PeerJ
Company
PeerJ is an award-winning, open-access, peer-reviewed journal with an innovative lifetime subscription model.
Team
I was hired as a Senior Software Engineer and later transitioned into the role of DevOps Lead. The technical team was relatively small, consisting of the CEO, one senior developer, and myself. During my time at PeerJ, I also hired a DevOps engineer to support the team.
Challenge
I joined PeerJ while their initial MVP was still in development and contributed to its growth into the platform it is today. Some of the notable projects I worked on during my time there include:
Scaling, Load Testing, & High Availability: I set up and configured Varnish caching, including automating cache invalidation and IP blacklisting. In conjunction with this, I created a JMeter load profile and conducted load tests in a staging environment to optimize the configuration of Apache, PHP, and Varnish. Additionally, I set up a Jenkins build server and developed the deployment process.

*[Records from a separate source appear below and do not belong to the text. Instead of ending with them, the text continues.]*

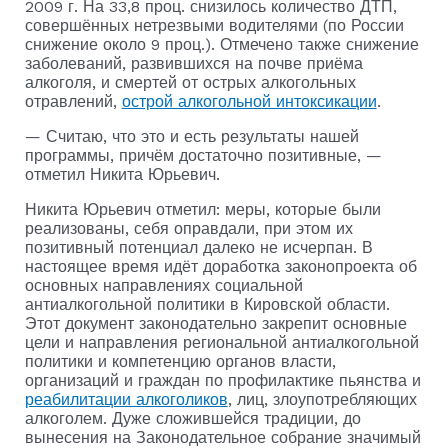
2009 г. На 33,8 проц. снизилось количество ДТП,
совершённых нетрезвыми водителями (по России
снижение около 9 проц.). Отмечено также снижение
заболеваний, развившихся на почве приёма
алкоголя, и смертей от острых алкогольных
отравлений,
острой алкогольной интоксикации
.
— Считаю, что это и есть результаты нашей
программы, причём достаточно позитивные, —
отметил Никита Юрьевич.
Никита Юрьевич отметил: меры, которые были
реализованы, себя оправдали, при этом их
позитивный потенциал далеко не исчерпан. В
настоящее время идёт доработка законопроекта об
основных направлениях социальной
антиалкогольной политики в Кировской области.
Этот документ законодательно закрепит основные
цели и направления региональной антиалкогольной
политики и компетенцию органов власти,
организаций и граждан по профилактике пьянства и
реабилитации алкоголиков
, лиц, злоупотребляющих
алкоголем. Дуже сложившейся традиции, до
вынесения на Законодательное собрание значимый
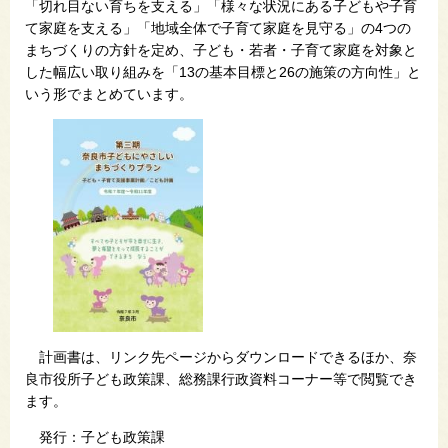
「切れ目ない育ちを支える」「様々な状況にある子どもや子育
て家庭を支える」「地域全体で子育て家庭を見守る」の4つの
まちづくりの方針を定め、子ども・若者・子育て家庭を対象と
した幅広い取り組みを「13の基本目標と26の施策の方向性」と
いう形でまとめています。
計画書は、リンク先ページからダウンロードできるほか、奈
良市役所子ども政策課、総務課行政資料コーナー等で閲覧でき
ます。
発行：子ども政策課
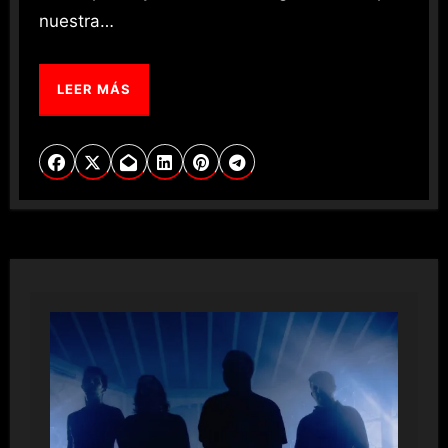
nuestra…
LEER MÁS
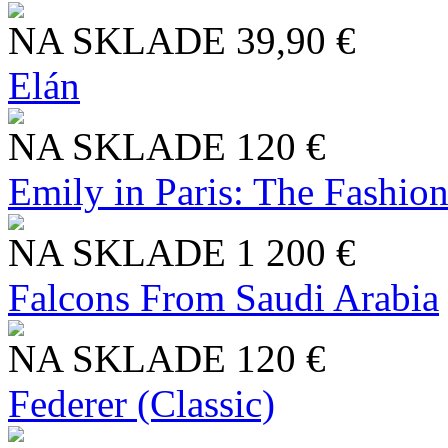
NA SKLADE
39,90 €
Elán
NA SKLADE
120 €
Emily in Paris: The Fashio
NA SKLADE
1 200 €
Falcons From Saudi Arabia
NA SKLADE
120 €
Federer (Classic)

Accurate Page Level Analytics: Initially, we used Google Analytics (GA) to publicly report individual page-level metrics such as page views and PDF downloads. However, we quickly noticed issues with GA, including decreasing metrics or large, one-off jumps that would later return to original levels. I implemented logic to mitigate these anomalies, but it became clear that GA was not a viable long-term solution. To address this, I created an EMR cluster and used Hadoop and Hive to query log files for the same metrics. As part of this process, I implemented IP and bot exclusions to ensure the metrics remained largely consistent with previous data. Additionally, I architected the system to bring the cluster online for only one to two hours each night, retrieving recent metrics while minimizing costs.
Document Collaboration: PeerJ explored a new product to help academics collaborate on documents. The initial system was based on file sharing, and after thorough investigation, I integrated Seafile into the PeerJ platform. Additionally, I made various modifications to the API and adapted the Qt application to align with PeerJ’s branding.
Migration away from Scalr: When I joined PeerJ, Scalr was heavily used for various aspects of the MVP, including job orchestration, server scaling based on load, deployments, and database replication. Due to time constraints, I initially continued using Scalr. However, to achieve cost savings and address occasional issues with its job orchestration engine, I initiated a long-term project to migrate away from Scalr. As part of this migration, we transitioned the database from MySQL to Aurora, eliminating the dependency on Scalr. The Scalr job orchestration was reconfigured to run on several servers using a combination of Cron, Cronlock, Graylog, and MEMon. The deployment process was rebuilt using Ansible and Ansistrano. Additionally, we migrated the website to leverage native AWS Load Balancing.
Document Generation: One of the core components of PeerJ is generating a review PDF that combines the main document with all supporting figures and images for peer reviewers. The system must handle documents of various formats and sizes while ensuring accuracy. I was responsible for ensuring the robustness of this system, utilizing a combination of open-source tools and paid APIs to perform resizing and conversions as required.
Results
PeerJ was highly regarded within the academic community and established itself as a leader in the open-access space. I am proud to have been a part of its journey. In 2024, PeerJ was acquired by Taylor & Francis.
The High Availablity work achieved a one-year uptime of 99.99%, equating to less than one hour of downtime over the year.
The accurate page-level analytics project was essential in maintaining trust within the PeerJ community. Upon completion, we were able to deliver accurate and consistent metrics to our users, resulting in no further complaints.
The document collaboration product successfully reached an alpha release, but ultimately, due to insufficient customer demand, the project was discontinued.
The Scalr migration project was 90% complete when I left PeerJ, with all systems functioning well post-migration, including the resolution of issues with certain jobs failing to run. The project was estimated to reduce costs by 20%, and I am confident that this target was achieved upon its completion.